Tuesday, May 15, 2012

Napoleon











No, not the guy on the Courvoisier
bottle, but the barrel-chested man
who padded around upstairs in our house
in slippers, white shirts and suspenders
and lived with my Nana for a couple of
years before dying of the shaking disease.

A big man he feared lady bugs, smoked
Old Gold and called out “bright eyes
cut-cut,” whenever he saw my sister or me.
His English was spotty, so I’m not sure
what he meant by cut-cut.  He was always
in holiday pictures but off to the side, sort
of there but not quite there which is how
my Thai family will probably remember me.

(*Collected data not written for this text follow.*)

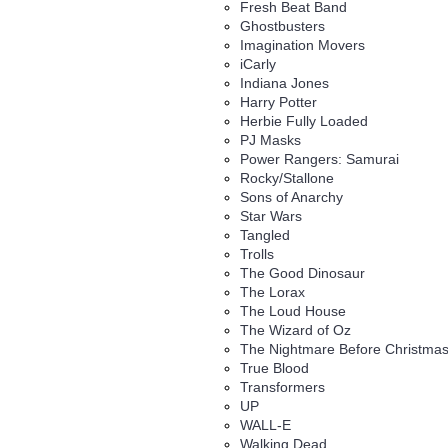
Fresh Beat Band
Ghostbusters
Imagination Movers
iCarly
Indiana Jones
Harry Potter
Herbie Fully Loaded
PJ Masks
Power Rangers: Samurai
Rocky/Stallone
Sons of Anarchy
Star Wars
Tangled
Trolls
The Good Dinosaur
The Lorax
The Loud House
The Wizard of Oz
The Nightmare Before Christma
True Blood
Transformers
UP
WALL-E
Walking Dead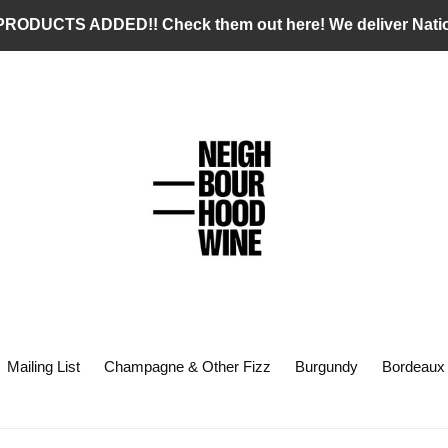
RODUCTS ADDED!! Check them out here! We deliver Nati
Mailing List
Champagne & Other Fizz
Burgundy
Bordeaux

Almost at the end, I burst into Nana’s
kitchen and saw him sitting buck naked
in a cheap dining chair while she gave
him a sponge bath.  His head turned slowly
towards me, but his mortification must have
been profound.

A painter can make history rear up in a moment
of glory and exultation but for most of us history
is the gaze of a helpless old man whose eyes turn
slowly toward us – while begging our forgiveness.

FG  May 15, 2011

All rights reserved by the author Forrest Greenwood.

I believe my grandfather “Poli” died of Parkinson’s disease.
My biological grandfather Arthur died young a decade or
so before I was born.  Like shards of a broken mirror,
all I remember of Poli are here in this poem.  I think
“bright eyes cut-cut” was a reference to chicks.  For
the record his name was Napoleon Guimond.